Chronic kidney disease stands at an inflection point. We have moved from offering rudimentary therapeutic options to an evidence-rich era where multiple complementary interventions can meaningfully alter disease trajectories and reduce cardiovascular risk.


The gap between what we know and what we do remains substantial, but it is fundamentally a problem of implementation rather than knowledge. By embracing CKD as a shared responsibility across specialties, systematically applying simple screening tools, and deploying our expanding therapeutic arsenal early and comprehensively, we have an opportunity to bend the curve on what would otherwise become the fifth leading cause of death worldwide within a generation.


References

  1. Bakris GL, Agarwal R, Anker SD, et al. Effect of finerenone on chronic kidney disease outcomes in type 2 diabetes. N Engl J Med. 2020;383(23):2219-2229.

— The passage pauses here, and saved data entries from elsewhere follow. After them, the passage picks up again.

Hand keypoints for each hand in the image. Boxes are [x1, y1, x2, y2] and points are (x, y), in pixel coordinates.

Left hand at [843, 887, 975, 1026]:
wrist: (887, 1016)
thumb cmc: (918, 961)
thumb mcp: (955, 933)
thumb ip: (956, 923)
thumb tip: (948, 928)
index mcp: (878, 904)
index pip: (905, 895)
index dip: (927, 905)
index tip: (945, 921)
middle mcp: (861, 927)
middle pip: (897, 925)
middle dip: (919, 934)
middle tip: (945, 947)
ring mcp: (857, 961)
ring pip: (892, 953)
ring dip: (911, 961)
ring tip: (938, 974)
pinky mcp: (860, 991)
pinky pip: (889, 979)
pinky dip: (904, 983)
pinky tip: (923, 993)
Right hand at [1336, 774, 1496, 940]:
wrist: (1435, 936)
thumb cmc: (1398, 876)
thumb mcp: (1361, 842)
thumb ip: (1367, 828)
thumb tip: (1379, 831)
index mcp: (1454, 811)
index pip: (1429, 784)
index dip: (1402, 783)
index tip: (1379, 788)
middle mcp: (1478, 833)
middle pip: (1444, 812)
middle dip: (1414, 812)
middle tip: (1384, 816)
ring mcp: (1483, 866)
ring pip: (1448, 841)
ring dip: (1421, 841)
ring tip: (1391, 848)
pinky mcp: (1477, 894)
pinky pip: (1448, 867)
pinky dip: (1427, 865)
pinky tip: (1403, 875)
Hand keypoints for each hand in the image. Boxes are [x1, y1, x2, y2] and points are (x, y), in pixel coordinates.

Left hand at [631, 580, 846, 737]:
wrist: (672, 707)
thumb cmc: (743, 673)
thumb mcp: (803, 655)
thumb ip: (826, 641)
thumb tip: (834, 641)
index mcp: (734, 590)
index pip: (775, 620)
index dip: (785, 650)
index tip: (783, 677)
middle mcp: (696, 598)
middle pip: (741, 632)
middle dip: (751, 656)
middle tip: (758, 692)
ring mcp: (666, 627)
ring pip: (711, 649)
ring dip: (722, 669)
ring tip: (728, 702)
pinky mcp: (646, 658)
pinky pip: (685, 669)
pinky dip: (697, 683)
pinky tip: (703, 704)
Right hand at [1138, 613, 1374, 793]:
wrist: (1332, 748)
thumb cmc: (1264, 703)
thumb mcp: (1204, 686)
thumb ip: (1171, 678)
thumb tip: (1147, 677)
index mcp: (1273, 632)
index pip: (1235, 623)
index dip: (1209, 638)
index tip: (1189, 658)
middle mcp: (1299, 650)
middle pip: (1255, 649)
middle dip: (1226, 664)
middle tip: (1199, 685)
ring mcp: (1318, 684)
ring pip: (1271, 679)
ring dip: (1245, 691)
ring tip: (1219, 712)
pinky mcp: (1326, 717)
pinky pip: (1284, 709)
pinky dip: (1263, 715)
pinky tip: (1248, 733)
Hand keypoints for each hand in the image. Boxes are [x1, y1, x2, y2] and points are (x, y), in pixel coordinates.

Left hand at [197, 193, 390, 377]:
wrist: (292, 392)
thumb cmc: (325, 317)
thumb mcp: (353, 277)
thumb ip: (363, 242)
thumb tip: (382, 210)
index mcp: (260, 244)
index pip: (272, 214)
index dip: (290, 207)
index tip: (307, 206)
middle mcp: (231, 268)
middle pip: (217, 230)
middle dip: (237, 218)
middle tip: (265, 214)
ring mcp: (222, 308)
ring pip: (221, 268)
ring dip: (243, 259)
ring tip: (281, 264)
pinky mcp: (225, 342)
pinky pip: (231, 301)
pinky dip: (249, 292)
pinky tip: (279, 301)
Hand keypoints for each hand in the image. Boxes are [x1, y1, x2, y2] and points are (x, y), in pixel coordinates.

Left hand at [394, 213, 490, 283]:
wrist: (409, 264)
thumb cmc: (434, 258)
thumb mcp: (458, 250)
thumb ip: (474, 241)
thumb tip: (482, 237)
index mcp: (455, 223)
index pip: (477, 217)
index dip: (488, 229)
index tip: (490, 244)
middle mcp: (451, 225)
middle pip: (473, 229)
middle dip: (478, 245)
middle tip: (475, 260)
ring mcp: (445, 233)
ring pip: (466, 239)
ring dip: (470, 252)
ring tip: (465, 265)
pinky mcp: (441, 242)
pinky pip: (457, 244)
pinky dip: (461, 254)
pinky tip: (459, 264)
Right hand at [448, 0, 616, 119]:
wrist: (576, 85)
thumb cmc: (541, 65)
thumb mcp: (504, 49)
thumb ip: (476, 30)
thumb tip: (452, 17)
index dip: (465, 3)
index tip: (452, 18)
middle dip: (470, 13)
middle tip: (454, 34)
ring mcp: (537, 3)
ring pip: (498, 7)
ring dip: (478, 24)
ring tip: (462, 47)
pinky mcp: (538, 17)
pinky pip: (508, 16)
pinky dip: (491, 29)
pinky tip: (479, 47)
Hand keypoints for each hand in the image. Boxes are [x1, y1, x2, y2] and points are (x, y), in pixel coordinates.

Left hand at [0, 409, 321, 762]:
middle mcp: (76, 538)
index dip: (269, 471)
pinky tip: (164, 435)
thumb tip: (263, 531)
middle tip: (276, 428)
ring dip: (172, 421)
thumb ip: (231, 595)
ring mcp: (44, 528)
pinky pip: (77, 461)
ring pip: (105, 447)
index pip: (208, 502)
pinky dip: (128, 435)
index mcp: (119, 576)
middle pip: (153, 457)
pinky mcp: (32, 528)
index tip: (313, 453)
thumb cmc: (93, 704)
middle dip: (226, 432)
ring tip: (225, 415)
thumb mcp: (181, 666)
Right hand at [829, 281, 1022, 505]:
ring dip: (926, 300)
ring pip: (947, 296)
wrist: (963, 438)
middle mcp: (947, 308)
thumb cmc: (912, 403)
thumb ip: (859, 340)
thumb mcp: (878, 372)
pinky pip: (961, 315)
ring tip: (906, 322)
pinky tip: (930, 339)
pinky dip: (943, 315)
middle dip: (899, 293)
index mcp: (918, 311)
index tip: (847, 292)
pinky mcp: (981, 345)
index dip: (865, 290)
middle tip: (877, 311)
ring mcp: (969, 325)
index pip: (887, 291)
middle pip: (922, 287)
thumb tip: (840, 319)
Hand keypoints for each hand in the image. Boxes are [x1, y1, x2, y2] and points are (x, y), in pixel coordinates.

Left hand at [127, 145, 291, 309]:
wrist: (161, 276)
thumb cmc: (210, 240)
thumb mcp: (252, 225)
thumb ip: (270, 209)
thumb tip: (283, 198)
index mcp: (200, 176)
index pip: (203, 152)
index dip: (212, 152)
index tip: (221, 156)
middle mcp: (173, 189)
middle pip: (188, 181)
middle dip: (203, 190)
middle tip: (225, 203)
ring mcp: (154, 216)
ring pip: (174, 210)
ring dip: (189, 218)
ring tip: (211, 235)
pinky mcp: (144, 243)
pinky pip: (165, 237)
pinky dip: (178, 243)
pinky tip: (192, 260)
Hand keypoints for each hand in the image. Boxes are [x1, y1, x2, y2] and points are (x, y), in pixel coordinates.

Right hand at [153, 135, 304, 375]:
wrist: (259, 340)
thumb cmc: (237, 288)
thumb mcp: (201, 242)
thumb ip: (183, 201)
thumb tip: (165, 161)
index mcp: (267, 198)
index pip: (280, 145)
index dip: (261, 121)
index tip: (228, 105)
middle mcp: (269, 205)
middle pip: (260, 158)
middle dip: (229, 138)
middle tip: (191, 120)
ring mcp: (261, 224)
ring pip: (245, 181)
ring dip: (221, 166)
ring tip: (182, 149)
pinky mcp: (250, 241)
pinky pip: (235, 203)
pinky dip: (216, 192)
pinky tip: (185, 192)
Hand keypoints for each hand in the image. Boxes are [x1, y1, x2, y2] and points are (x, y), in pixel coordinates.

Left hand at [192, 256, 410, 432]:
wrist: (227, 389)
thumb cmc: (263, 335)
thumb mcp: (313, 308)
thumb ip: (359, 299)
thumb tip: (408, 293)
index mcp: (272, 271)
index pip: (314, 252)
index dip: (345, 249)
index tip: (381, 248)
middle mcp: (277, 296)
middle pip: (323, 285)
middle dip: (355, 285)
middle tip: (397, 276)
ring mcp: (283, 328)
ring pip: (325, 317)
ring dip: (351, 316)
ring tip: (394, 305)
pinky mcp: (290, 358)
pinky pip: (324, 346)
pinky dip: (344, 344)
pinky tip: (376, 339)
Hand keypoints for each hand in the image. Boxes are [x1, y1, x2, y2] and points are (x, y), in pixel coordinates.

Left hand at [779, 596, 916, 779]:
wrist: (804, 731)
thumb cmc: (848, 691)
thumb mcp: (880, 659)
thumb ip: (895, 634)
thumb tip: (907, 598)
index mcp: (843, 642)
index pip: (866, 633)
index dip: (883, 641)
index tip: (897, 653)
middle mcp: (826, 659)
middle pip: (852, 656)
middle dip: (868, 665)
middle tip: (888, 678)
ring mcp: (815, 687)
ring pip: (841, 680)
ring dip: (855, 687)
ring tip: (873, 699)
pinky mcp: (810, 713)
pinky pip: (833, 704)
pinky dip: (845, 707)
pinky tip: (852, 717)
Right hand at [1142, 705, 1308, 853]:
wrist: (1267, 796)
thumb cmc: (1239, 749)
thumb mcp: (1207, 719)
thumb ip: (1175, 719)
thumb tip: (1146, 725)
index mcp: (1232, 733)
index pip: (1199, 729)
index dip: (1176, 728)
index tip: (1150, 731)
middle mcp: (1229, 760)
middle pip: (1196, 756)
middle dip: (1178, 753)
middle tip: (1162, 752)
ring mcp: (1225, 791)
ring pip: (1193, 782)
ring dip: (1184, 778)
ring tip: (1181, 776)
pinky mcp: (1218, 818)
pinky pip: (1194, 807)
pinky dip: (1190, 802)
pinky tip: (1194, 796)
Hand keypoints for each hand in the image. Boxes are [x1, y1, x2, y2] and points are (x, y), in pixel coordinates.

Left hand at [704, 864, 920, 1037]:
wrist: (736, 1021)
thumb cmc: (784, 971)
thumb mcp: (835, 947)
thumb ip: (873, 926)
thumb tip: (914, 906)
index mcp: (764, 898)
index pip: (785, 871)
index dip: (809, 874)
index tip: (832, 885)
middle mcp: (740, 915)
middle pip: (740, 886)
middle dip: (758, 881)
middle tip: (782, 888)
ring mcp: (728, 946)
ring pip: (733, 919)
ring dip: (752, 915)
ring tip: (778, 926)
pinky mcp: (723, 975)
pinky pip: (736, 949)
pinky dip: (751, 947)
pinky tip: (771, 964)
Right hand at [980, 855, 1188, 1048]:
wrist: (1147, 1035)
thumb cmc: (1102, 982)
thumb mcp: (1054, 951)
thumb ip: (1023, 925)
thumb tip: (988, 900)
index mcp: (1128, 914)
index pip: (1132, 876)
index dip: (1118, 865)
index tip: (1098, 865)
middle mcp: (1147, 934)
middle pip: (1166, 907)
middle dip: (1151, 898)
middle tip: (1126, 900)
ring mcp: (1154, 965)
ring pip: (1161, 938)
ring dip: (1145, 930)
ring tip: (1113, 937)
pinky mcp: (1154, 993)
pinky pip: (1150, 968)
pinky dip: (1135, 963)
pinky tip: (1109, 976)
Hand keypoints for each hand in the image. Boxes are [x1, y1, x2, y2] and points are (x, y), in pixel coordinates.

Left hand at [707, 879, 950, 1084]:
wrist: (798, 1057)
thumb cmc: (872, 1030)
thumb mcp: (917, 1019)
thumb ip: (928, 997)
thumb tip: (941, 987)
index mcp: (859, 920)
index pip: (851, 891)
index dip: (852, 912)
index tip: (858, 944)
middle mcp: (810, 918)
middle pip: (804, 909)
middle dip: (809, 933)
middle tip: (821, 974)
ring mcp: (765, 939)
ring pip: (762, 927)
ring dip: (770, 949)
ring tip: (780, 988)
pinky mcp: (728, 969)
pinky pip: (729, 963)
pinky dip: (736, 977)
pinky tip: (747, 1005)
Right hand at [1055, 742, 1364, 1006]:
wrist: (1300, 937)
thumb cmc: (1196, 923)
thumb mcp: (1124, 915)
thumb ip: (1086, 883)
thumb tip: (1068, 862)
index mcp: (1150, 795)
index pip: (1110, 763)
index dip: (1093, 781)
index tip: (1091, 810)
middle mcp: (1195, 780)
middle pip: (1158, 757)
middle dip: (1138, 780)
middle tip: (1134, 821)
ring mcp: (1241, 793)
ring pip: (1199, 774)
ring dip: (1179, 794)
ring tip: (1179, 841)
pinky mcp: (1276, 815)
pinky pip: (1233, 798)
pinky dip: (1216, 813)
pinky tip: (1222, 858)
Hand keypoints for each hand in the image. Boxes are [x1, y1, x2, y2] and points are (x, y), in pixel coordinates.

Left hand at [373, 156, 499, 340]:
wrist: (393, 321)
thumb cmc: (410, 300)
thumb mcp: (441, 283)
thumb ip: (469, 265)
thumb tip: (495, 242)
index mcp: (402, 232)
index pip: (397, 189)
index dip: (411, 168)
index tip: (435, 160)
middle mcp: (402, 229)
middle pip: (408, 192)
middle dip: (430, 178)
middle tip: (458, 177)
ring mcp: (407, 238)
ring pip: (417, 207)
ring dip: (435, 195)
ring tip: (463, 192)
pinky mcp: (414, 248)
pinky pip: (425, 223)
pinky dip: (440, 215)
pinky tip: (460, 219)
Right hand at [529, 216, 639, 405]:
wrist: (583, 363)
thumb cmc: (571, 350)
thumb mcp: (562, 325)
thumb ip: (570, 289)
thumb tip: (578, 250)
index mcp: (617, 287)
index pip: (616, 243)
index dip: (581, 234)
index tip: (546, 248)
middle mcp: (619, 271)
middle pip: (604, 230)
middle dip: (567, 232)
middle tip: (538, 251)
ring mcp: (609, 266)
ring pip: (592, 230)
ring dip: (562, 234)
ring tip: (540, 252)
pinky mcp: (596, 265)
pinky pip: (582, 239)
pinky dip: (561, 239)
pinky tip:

  2. Heerspink HJL, Stefánsson BV, Correa-Rotter R, et al. Dapagliflozin in patients with chronic kidney disease. N Engl J Med. 2020;383(15):1436-1446.

  3. Herrington WG, Judge PK, Grams ME, Wanner C. Chronic kidney disease. Lancet. 2025; online ahead of print.

  4. Perkovic V, Tuttle KR, Rossing P, et al. Effects of semaglutide on chronic kidney disease in patients with type 2 diabetes. N Engl J Med. 2024;391(2):109-121.

  5. The EMPA-KIDNEY Collaborative Group. Empagliflozin in patients with chronic kidney disease. N Engl J Med. 2023;388(2):117-127.